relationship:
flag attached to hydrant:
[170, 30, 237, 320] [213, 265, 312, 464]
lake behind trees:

* * *

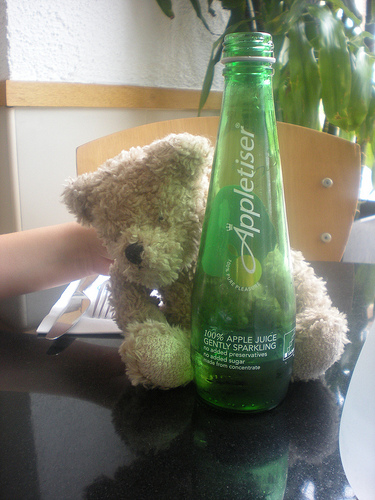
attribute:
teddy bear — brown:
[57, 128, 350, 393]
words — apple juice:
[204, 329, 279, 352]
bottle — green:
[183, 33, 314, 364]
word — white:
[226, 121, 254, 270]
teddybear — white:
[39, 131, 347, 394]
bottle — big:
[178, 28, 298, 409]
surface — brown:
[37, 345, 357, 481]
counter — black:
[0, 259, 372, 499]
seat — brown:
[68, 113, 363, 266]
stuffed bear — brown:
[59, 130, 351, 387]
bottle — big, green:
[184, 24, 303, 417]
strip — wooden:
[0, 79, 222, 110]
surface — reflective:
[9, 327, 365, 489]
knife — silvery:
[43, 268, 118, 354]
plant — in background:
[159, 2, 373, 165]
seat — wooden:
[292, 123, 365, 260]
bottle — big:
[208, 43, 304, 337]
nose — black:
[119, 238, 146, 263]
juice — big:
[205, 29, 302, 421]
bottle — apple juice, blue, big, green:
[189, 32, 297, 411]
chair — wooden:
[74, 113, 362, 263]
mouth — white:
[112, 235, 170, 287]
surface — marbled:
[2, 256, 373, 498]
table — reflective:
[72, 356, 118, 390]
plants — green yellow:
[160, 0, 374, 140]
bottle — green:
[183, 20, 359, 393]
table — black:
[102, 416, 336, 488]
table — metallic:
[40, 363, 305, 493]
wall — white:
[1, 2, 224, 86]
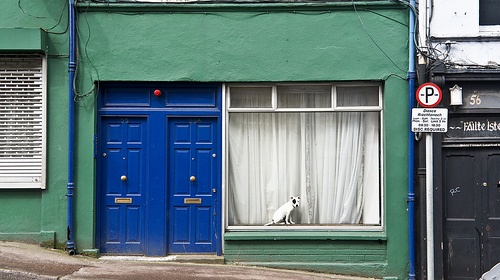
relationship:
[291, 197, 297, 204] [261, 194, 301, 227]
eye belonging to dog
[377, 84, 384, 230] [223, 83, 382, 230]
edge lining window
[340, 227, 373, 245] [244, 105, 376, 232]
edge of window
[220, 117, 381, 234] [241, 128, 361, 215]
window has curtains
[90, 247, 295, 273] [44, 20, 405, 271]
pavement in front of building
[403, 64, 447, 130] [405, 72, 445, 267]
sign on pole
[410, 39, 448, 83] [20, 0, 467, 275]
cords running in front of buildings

- [练习题目]:
从材料中含有“[403, 64, 447, 130] [405, 72, 445, 267]”的那一行起，到含有“cords running in front of buildings”的那一行止，把这些行整理成一个 JSON 字符串列表，每行对应一个字符串。首尾两行都算在内，空行不要收入。

- [你的回答]:
[
  "[403, 64, 447, 130] [405, 72, 445, 267]",
  "sign on pole",
  "[410, 39, 448, 83] [20, 0, 467, 275]",
  "cords running in front of buildings"
]